Rebeca sentía que su mente convulsionada. Su abuela Valeria, de 88 años, se había caído de bruces al suelo al perder el equilibrio en el patio de la casa. Cayó de frente o de lado; ella no lo pudo ver porque estaba en su habitación.
La llevaron a urgencias del centro de salud cercano. Le dijeron que debía guardar reposo, que debía ponerse compresas frías. Ni siquiera fueron a misa el domingo justamente para que la anciana no se esforzara mucho.
Tres días después, tuvo que llevarla de nuevo al centro de salud debido a que su rodilla estaba demasiado hinchada, de donde la canalizaron al hospital de la seguridad social; ahí la atendieron después de un par de horas de espera, en donde le recetaron diclofenaco y paracetamol, así como una inyección de una medicina para el dolor y la desinflamación que no especificaron en el parte médico. Y al día siguiente, tras regresar con su madre de la pedicurista, tuvo que llevarla al médico particular de la farmacia, pues los tres dedos medios del pie derecho se habían hinchado.
No entendía por qué se dio esa situación. Hasta le preguntó a su abuela qué había hecho, si estuvo parada todo el día, y quizás en la cocina, cuando se supone que debía estar caminando un poco y reposando; conociendo a su abuela, era probable que sí, solo que ella no se atrevería a admitírselo, como todo adulto mayor acostumbrado a ser activo desde su infancia.
Mientras se sentaba en la silla a secarse el cabello después del baño, Rebeca reflexionó con detenimiento.
Podía entender que los médicos de la seguridad social tienen el tiempo medido, que no hay suficientes medicinas, que el presupuesto cada año es más corto. No podía culparlos de no brindar la atención que se quisiera a cada caso. Sin embargo, el hecho de que la salud pública se haya convertido en una burocracia era aniquilante. Ya no se trataba de las vueltas; se trataba de que si había una urgencia, no podían acudir al hospital de manera directa. Tenían que ir primero a consultar con el médico familiar para que éste dé la orden de traslado para ser atendida.
Peor si se trataba de un adulto mayor. La seguridad social, por lo que amistades y conocidos le han señalado, y ella misma se había dado cuenta, le daba mayor prioridad a alguien joven y sano que aún pueda aportar en impuestos para solventar su funcionamiento. Las medicinas que le daban a los ancianos eran solo paliativos; los cuidados eran mínimos. Prácticamente estaban dando a entender a las familias de este tipo de pacientes que lo mejor era dejarlos consumir por la enfermedad.
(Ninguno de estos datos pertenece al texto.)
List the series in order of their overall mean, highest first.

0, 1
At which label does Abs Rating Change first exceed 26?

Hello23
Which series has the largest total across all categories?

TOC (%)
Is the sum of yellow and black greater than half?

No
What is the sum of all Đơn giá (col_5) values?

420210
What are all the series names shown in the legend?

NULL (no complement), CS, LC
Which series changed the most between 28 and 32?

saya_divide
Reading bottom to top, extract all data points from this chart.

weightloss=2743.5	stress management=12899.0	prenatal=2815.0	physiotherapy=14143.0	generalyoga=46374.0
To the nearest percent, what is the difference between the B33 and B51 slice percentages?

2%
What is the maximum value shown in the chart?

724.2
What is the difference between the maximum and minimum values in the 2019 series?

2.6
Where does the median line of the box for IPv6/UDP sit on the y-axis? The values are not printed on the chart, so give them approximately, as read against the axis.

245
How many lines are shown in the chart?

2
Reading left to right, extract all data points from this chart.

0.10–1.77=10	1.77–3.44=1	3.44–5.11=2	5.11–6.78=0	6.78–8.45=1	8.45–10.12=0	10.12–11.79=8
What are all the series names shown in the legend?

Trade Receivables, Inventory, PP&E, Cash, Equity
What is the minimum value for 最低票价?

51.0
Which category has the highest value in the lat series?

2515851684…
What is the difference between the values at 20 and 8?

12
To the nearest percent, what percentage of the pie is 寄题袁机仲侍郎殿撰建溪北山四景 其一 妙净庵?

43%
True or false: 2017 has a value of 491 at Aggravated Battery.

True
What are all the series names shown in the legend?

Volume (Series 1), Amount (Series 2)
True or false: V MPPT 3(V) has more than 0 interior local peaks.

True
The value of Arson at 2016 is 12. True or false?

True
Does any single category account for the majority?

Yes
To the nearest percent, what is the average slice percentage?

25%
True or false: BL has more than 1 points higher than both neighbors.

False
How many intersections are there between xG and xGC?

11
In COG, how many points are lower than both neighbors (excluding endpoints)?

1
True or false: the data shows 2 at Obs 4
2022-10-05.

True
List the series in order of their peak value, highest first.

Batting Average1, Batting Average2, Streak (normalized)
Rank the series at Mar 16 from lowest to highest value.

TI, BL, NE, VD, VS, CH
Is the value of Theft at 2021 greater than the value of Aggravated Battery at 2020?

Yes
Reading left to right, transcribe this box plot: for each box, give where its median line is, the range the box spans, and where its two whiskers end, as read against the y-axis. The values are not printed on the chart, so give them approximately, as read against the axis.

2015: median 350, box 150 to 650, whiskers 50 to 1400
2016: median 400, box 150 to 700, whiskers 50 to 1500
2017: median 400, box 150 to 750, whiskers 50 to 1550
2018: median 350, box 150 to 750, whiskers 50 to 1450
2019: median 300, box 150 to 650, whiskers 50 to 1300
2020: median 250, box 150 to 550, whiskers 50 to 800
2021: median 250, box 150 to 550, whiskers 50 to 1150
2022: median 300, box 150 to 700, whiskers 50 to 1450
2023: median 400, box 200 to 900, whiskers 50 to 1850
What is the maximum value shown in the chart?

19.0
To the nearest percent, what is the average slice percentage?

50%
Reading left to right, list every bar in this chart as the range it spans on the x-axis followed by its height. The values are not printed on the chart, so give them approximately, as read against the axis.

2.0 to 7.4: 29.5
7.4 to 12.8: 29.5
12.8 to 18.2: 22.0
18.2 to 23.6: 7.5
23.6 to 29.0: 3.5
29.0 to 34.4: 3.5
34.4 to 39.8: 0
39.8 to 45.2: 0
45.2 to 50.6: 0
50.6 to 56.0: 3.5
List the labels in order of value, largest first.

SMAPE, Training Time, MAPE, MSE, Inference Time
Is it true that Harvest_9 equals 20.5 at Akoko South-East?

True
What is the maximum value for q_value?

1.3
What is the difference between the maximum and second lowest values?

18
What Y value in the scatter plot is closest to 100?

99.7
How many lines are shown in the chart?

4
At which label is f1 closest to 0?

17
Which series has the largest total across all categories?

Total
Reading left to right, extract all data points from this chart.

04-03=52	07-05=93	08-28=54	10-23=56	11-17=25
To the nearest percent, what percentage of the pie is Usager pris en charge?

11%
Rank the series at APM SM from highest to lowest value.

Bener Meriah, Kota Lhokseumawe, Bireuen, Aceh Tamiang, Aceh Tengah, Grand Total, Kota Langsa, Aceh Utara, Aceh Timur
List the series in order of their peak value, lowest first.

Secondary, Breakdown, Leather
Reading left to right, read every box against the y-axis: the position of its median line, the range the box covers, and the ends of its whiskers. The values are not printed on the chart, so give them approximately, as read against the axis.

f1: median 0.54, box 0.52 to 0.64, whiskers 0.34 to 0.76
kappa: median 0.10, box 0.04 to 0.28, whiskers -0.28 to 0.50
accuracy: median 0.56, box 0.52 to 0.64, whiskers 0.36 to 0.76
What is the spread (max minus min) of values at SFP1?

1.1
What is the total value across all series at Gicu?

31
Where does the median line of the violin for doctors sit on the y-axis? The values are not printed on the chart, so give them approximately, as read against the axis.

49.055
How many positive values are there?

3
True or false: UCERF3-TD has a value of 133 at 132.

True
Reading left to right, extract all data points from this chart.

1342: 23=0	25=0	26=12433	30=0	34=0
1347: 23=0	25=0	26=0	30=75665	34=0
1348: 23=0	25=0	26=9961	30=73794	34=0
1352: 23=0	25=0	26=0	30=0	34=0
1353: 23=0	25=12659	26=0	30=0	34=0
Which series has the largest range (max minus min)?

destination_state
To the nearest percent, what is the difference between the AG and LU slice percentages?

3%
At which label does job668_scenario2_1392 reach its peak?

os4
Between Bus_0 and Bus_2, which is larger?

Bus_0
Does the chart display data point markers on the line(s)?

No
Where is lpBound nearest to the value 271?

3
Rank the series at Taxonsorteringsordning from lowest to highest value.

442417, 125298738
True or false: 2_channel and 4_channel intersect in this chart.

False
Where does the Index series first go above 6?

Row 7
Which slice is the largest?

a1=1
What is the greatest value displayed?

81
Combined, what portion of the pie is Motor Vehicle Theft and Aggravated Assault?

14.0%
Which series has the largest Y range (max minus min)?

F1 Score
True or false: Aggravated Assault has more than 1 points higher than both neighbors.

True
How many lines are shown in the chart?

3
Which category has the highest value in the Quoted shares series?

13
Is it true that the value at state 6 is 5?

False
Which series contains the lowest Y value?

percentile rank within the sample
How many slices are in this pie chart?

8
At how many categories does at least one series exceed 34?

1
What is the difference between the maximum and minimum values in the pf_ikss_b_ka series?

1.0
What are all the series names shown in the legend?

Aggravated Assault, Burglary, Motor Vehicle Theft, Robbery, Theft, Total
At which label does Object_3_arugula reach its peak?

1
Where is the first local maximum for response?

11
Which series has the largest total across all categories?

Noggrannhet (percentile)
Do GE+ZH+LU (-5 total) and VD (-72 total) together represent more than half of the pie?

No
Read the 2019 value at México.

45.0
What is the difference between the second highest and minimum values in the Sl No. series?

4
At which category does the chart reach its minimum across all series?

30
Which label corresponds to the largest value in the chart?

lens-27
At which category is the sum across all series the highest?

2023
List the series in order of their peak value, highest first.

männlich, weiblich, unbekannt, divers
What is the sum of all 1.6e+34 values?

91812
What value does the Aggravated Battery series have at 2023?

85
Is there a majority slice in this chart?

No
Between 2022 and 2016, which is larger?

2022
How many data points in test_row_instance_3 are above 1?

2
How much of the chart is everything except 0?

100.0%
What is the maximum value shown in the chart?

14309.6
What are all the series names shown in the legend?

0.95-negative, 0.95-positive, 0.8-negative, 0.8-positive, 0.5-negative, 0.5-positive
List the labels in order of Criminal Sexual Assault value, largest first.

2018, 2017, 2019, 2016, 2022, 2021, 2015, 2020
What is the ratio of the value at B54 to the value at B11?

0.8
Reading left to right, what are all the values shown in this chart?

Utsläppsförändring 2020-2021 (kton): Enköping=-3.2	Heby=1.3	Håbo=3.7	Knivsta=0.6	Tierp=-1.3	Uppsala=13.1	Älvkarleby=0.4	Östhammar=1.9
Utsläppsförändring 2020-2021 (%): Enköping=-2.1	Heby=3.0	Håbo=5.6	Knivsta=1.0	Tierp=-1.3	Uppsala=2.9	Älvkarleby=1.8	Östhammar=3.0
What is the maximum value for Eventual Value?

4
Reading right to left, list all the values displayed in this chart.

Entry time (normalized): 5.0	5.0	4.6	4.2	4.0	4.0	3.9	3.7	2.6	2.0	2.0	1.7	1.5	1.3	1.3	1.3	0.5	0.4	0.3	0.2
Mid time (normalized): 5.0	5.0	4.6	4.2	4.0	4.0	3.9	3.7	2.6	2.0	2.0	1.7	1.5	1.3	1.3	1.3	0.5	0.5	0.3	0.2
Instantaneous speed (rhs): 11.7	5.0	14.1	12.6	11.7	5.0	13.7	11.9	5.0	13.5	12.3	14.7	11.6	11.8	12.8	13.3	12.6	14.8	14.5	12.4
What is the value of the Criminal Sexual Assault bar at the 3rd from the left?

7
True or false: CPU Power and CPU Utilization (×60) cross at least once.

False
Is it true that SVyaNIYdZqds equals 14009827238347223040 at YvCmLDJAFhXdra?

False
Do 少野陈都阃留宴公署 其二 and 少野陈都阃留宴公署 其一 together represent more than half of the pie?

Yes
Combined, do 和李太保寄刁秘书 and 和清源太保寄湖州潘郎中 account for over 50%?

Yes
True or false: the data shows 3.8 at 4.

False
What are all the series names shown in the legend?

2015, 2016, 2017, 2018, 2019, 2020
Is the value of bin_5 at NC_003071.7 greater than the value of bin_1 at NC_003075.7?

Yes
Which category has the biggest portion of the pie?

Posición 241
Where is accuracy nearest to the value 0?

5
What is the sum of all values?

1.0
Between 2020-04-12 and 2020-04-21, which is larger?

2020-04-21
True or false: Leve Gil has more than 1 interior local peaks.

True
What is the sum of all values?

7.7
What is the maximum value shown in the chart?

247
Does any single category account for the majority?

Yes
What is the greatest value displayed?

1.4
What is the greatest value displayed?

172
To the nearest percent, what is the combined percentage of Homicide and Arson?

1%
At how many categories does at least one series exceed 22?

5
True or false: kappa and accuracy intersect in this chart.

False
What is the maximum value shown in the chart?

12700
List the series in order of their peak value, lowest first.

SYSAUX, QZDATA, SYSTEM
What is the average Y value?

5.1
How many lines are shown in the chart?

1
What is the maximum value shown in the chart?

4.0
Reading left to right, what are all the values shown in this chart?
El sistema de salud privado no requería tanta burocracia, pero sí mucho dinero. Algo que Valeria, quien tuvo que dejar de lado su pequeño negocio para estar al cuidado de su abuela, no tenía. Por lo tanto, tendría qué endeudarse para poder llevarla a una atención médica más especializada, mandando a la mierda toda la burocracia sanitaria que, viéndolo bien, era más un obstáculo que debe arrancarse de raíz.